One priest, who asked not to be named, said he was carrying out at least one exorcism a fortnight.
“There has been a recruitment of pagan practices, and it’s sheer poison.”
His claim has provoked an angry reponse from the Pagan Awareness Network (PAN), an association representing wiccans, pagans, and other followers of nature-based faiths.
“A pagan ritual is no more dangerous than going to a church, a temple, or a mosque,” says PAN president David Garland.
“The Catholic Church is once again trying to create a moral panic about devil-worship and the occult. This kind of fear-mongering belongs in the Middle Ages, not in the 21st century.
“Exorcisms endanger lives and physical safety. Anyone worried that they might be possessed by spirits should seek referral to a psychiatrist or other mental health expert, not a witch-doctor in a priest’s collar.
“The Catholic Church should ban this barbaric practice.”

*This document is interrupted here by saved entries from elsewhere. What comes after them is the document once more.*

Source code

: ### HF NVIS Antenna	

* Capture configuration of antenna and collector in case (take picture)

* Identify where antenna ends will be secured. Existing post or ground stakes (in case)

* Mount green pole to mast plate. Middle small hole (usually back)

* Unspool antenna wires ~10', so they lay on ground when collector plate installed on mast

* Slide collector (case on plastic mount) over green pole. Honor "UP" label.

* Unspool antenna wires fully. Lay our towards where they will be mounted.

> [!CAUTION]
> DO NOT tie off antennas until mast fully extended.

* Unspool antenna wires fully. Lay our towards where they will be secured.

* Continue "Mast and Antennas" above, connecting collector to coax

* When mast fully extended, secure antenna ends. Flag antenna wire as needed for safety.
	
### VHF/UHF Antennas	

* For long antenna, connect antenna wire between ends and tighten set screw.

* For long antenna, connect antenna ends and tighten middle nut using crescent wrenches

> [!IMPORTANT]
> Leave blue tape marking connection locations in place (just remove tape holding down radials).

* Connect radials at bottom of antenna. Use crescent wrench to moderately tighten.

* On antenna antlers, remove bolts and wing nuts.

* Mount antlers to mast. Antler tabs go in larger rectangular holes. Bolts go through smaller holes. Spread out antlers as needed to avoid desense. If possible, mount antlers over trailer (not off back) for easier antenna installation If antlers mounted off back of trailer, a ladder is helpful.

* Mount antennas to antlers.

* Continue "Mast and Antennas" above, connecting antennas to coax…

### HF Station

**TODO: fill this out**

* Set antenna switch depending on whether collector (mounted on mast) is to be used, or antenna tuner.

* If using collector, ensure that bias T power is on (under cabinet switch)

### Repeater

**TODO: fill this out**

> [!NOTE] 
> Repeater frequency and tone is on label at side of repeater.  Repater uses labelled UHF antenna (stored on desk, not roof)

In 2007, a New Zealand woman died after a botched exorcism in Wellington. Nine participants in the ritual have since been charged with manslaughter.
In June 2005, in Romania, a 23-year-old nun was found crucified to a wall in her convent room. She had been undergoing exorcism with Father Daniel Corogeanu, a Romanian Orthodox priest, who consequently was charged with her murder.
Mr Garland said that according to 2006 Census, there were more than 40,000 Pagans of different denominations across Australia, “all remarkably unaffected by demonic possession”.
“Pagans see the Devil as a Judeo-Christian invention, and do not believe in his existence,” he said.